* _EXERCISE AIM_
Look over the lines below. Report each one that includes the string "records".

⟨

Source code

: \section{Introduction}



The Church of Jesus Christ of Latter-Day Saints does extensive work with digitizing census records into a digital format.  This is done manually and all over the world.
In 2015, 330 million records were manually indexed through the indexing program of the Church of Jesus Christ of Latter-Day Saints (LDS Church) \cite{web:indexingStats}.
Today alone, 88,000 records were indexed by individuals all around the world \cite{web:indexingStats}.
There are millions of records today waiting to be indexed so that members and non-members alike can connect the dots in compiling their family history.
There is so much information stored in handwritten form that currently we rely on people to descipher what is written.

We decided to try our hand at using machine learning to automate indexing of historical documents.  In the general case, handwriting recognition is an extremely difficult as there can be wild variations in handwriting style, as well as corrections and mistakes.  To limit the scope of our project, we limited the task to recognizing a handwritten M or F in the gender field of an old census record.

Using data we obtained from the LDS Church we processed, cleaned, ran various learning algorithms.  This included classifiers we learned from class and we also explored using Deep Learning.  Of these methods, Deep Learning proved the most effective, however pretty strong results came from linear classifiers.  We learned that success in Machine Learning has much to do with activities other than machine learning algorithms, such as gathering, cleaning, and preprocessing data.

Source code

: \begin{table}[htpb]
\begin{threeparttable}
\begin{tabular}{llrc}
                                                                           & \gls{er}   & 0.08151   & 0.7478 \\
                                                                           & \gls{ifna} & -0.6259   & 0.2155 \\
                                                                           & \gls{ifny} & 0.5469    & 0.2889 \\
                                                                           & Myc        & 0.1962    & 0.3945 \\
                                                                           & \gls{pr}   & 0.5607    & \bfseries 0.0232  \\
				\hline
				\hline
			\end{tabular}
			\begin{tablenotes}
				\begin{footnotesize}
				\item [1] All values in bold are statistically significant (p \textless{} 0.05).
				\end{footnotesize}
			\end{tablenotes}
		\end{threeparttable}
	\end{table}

⟩

* _OUTPUT FOR THIS TASK_
The Church of Jesus Christ of Latter-Day Saints does extensive work with digitizing census records into a digital format.  This is done manually and all over the world.
In 2015, 330 million records were manually indexed through the indexing program of the Church of Jesus Christ of Latter-Day Saints (LDS Church) \cite{web:indexingStats}.
Today alone, 88,000 records were indexed by individuals all around the world \cite{web:indexingStats}.
There are millions of records today waiting to be indexed so that members and non-members alike can connect the dots in compiling their family history.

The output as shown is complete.